In June 2015, Akbar rejected a judicial review requested by children's rights groups to raise Indonesia's minimum age for marriage for women from 16 to 18. He said there was no guarantee raising the age limit would reduce the incidence of divorce, health problems or social problems.

==Corruption arrest and conviction==
Akbar's tenure on the Constitutional Court was cut short despite the presidential appeals that had led to his initial appointment. In January 2017, the Corruption Eradication Commission arrested Akbar and 10 other defendants in a sting operation on suspicion of corruption in an animal health law. Constitutional Chief Justice Arief Hidayat led an investigation into three justices, clearing fellow justices Manahan Sitompul and I Dewa Gede Palguna but finding enough evidence for Akbar's dismissal.

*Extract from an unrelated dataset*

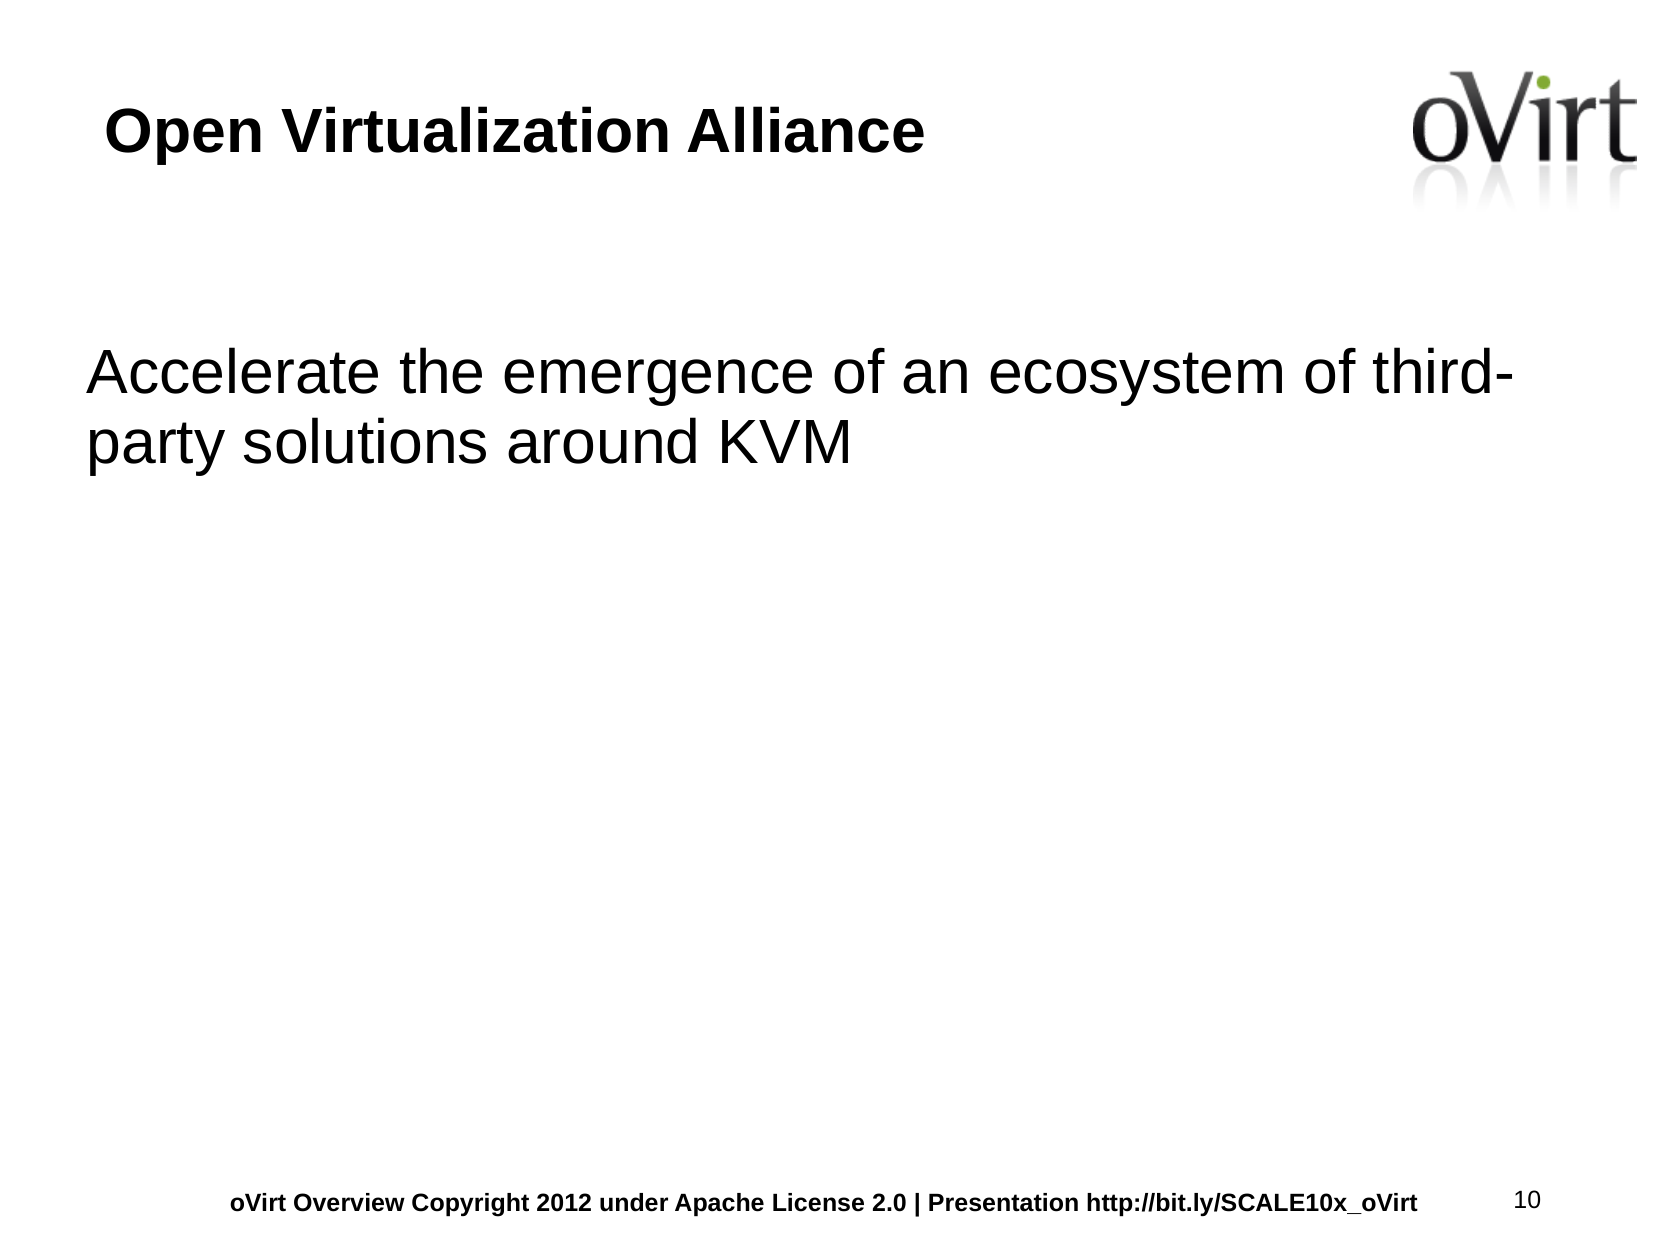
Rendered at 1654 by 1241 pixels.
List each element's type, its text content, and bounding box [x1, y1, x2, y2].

list Accelerate the emergence of an ecosystem of third-party solutions around KVM [86, 337, 1576, 488]
title Open Virtualization Alliance [82, 37, 1303, 226]
picture [1413, 63, 1637, 212]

On 4 September 2017, Jakarta Corruption Court sentenced Akbar to eight years in jail and fined him Rp300 million. The court found he had accepted bribes from a beef importer in connection with a judicial review of the 2014 Animal Husbandry and Livestock Health Law. Patrialis only received US$10,000 or half of the amount of US$20,000 given [as bribes] from businessman Basuki Hariman through [middleman] Kamaluddin. In August 2019, the Supreme Court said it had cut Akbar's sentence to seven years in jail, saying there were mitigating circumstances: he had only received half of the bribe money, and he had spent Rp4 million of that money on playing golf with Kamaluddin, the middleman. The Supreme Court judges who cut his sentence were Andi Samsan Nganro, L.L. Hutagalung and Sri Murwahyuni.

Basuki Hariman was released in 2023 after serving part of his sentence and has returned to the import business, re-establishing himself as a significant player in Indonesia’s meat and garlic imports through a network of companies linked to him. Akbar got an early release in 2022 from Sukamiskin penitentiary in Bandung.